Quoted text >>
— Start —
Algorithm used for PLA_Gemm_C: 

For the case where C <- alpha * A * B + beta * C is to be computed,
we partition A = ( A_0 ... A_(K-1) ) and B = /   B_0   \
                                             |    :    |
                                             \ B_(k-1) /
and iterate updating C = alpha * A_j * B_j + C.  In other words,
the computation is set up as a sequence of rank-k updates, with 
k = nb_alg.

More precisely, the algorithm is given by

  ******************************************************************
      
      C <- beta * C
      Partition  A = ( A_F || A_L ) and B = / B_F \
                                            | === |
                                            \ B_L /
     	     where A_F is m x 0 and B_F is 0 x n
      while A_L is not m x 0 
         determine block size b
         Partition ( A_F || A_L ) = ( A_0 || A_1 | A_2 )
— End —
Rows >>
— Start —
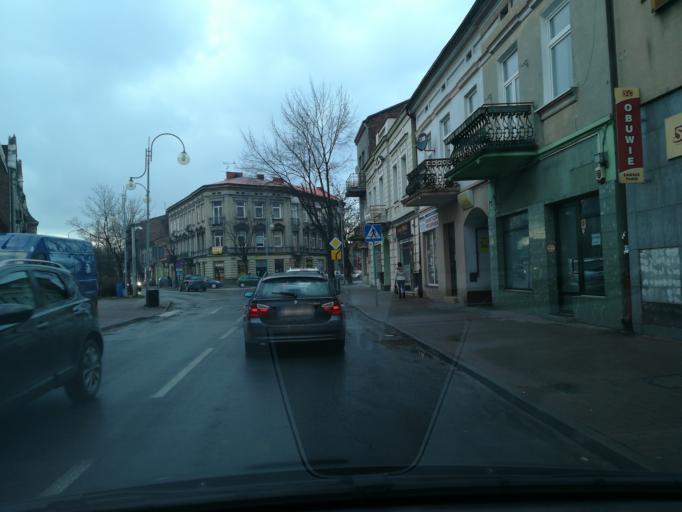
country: PL
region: Lodz Voivodeship
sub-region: Powiat radomszczanski
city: Radomsko
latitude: 51.0687
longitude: 19.4397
— End —
Objective >>
Revise the PLA_Gemm_C algorithm description between "For the case" and "k = nb_alg.", inclusive, so that "rank-k updates" becomes "rank-k modifications". The data has no role here.

Output >>
For the case where C <- alpha * A * B + beta * C is to be computed,
we partition A = ( A_0 ... A_(K-1) ) and B = /   B_0   \
                                             |    :    |
                                             \ B_(k-1) /
and iterate updating C = alpha * A_j * B_j + C.  In other words,
the computation is set up as a sequence of rank-k modifications, with 
k = nb_alg.